RASSEGNA STAMPA

 

di Simone Fanti

 

 

La musica che abilita, che fa sentire meno soli e che, semplicemente, diverte. Lo abbiamo imparato ammirando stupiti la performance musicale dell’orchestra Allegromoderato alla festa per il primo anno di Invisibili al Teatro Parenti(i primi di marzo dell’anno passato) e lo rimpariamo ogni volta che incrociamo il nostro destino di inVisibili con chi sperimenta e utilizza le forme artistiche per l’inserimento nella società di persone con disabilità che altrimenti resterebbero un po’ ai margini della società. Se ci si sposta di latitudine da Milano a Roma, la musica fa lo stesso effetto. Integra. L’ennesimo, buon esempio ha il nome di Scooppiati, una band “un po’ squinternata” nata, due anni fa nella zona ovest della città (XI municipio), che mescola note e spartiti, disabilità e normalità, passione e divertimento.

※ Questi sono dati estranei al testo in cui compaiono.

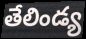
తేలిండ్య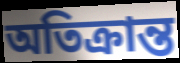
অতিক্রান্ত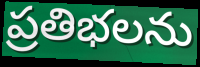
ప్రతిభలను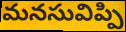
మనసువిప్పిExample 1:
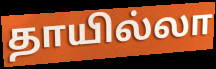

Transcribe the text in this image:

தாயில்லா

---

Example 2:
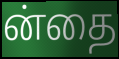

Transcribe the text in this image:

ன்தை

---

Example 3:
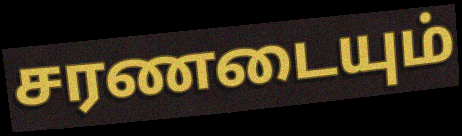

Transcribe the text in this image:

சரணடையும்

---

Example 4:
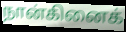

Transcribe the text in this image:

நான்கினைக்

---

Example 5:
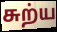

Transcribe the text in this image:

சுற்ய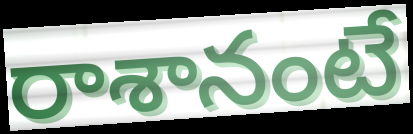
రాశానంటేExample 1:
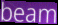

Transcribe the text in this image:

beam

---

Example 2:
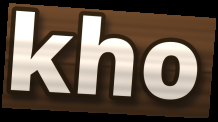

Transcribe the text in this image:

kho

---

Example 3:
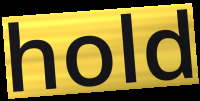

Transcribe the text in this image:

hold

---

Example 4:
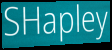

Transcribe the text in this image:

SHapley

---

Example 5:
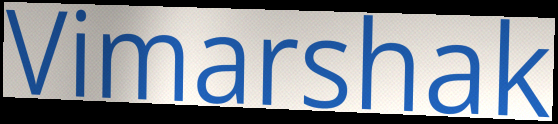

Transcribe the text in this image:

Vimarshak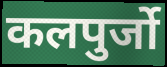
कलपुर्जो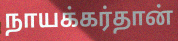
நாயக்கர்தான்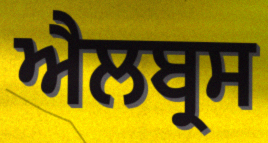
ਐਲਬ੍ਰਸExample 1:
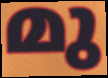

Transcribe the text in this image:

മു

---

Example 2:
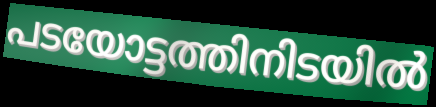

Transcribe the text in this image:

പടയോട്ടത്തിനിടയിൽ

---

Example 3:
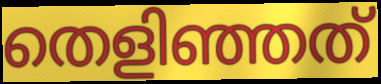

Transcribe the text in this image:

തെളിഞ്ഞത്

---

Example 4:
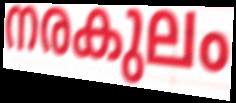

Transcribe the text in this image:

നരകുലം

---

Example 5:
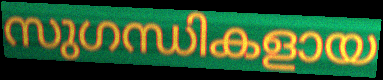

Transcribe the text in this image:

സുഗന്ധികളായ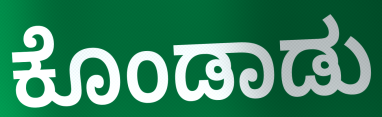
ಕೊಂಡಾಡು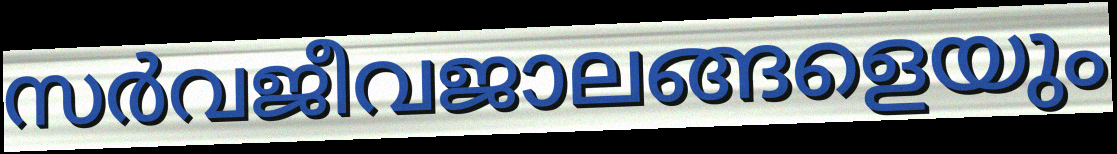
സർവജീവജാലങ്ങളെയും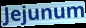
JejunumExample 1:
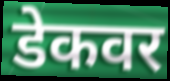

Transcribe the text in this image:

डेकवर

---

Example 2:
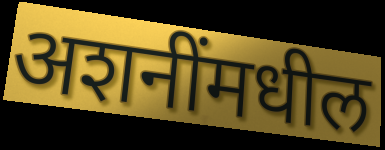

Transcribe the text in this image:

अशनींमधील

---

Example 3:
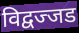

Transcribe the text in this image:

विद्वज्जड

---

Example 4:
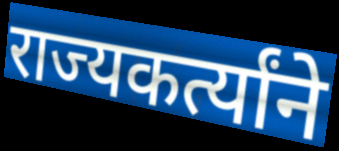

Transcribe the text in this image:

राज्यकर्त्यांने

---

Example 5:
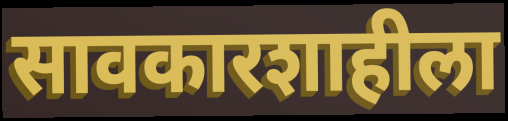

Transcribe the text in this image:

सावकारशाहीला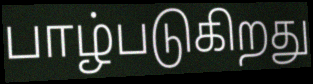
பாழ்படுகிறது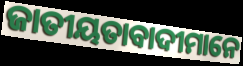
ଜାତୀୟତାବାଦୀମାନେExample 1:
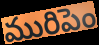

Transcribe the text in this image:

మురిపెం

«Non importa che siano sinfonie di Bach o canzoni di Eros Ramazzotti – racconta Giuseppe Salis, 32 anni, sardo, musicista per passione che ha lasciato l’isola per approdare sul continente romano per dar voce alla sua musica-, l’importante era coinvolgere ragazzi e adulti con difficoltà e renderli partecipi di un progetto che li veda al centro dell’iniziativa”. Portare loro al centro del palco, sotto le luci della ribalta a dimostrare le loro molte abilità. Senza stress da performance (se non il suonare in pubblico) con la leggerezza e la gioia dei bambini che sperimentano divertendosi. «Si parte dal nome gli Scooppiati – prosegue Salis -che rende l’idea del nostro gruppo composto da undici elementi: tre dipendenti di H-annozero Onlus (cooperativa che nasce 32 anni e svolge attività assistenziali, riabilitative, educative e culturali in favore delle persone con disabilità), i volontari e cinque magnifici ragazzi con disabilità suddivisi tra voce, e percussioni». E anche se può suonare strano, sono loro a dettare il ritmo, a dirigere l’orchestra e guai a mancare o arrivare tardi alle prove! «Non ne perdono una, puntualissimi e pronti ogni volta. Sempre con l’entusiasmo di chi inconsapevolmente sa di non poter perdere quell’occasione. Siamo noi operatori che rincorriamo il loro entusiasmo e che ci adeguiamo alle loro esigenze, non solo musicali. Non il contrario: non facciamo semplicemente scegliere a loro le canzoni, tutte cover rock che spaziano da Mina a Emma Marrone, la più gettonata – chiosa Salis-. Li ascoltiamo seriamente, sentiamo quello che hanno da dirci con il loro linguaggio».

Sindrome di Down o di Williams, autismo, cecità, emiplegia… diventano parole lontane dalla quotidianità, o almeno dai quei minuti trascorsi a provare sulle note di “se telefonando… “. O su quelle di Battisti “Inseguendo una libellula in un prato/un giorno che avevo rotto col passato” che Chicca-Francesca, una della voci del gruppo, mi canta al telefono con un accento simpaticamente romano. Mi fa assaggiare due strofe poi scappa: «Sono timida e poi ora devo registrare un disco». Gli Scooppiati (la pagina fb) stanno preparando per l’appunto una demo con cui uscire dalla sala prove ed esibirsi nei locali. Ma il debutto nel regno della musica c’è già stato, aprendo le ultime due edizioni del premio Fabrizio De André. E chi meglio di Faber, di quel genovese capace di trovare forze e ispirazione dal mondo degli invisibili. Se fosse ancora vivo, avrebbe forse tratto una delle sue dolci-amare canzoni, sarebbe stato capace di raccontare con le parole della poesia in note il rifiorire di questi ragazzi per mano della musica… «Tu prova ad avere un Mondo nel cuore e non riesci ad esprimerlo con le parole – cantò De André in Un matto -. Di questo Mondo ne fai parte anche tu».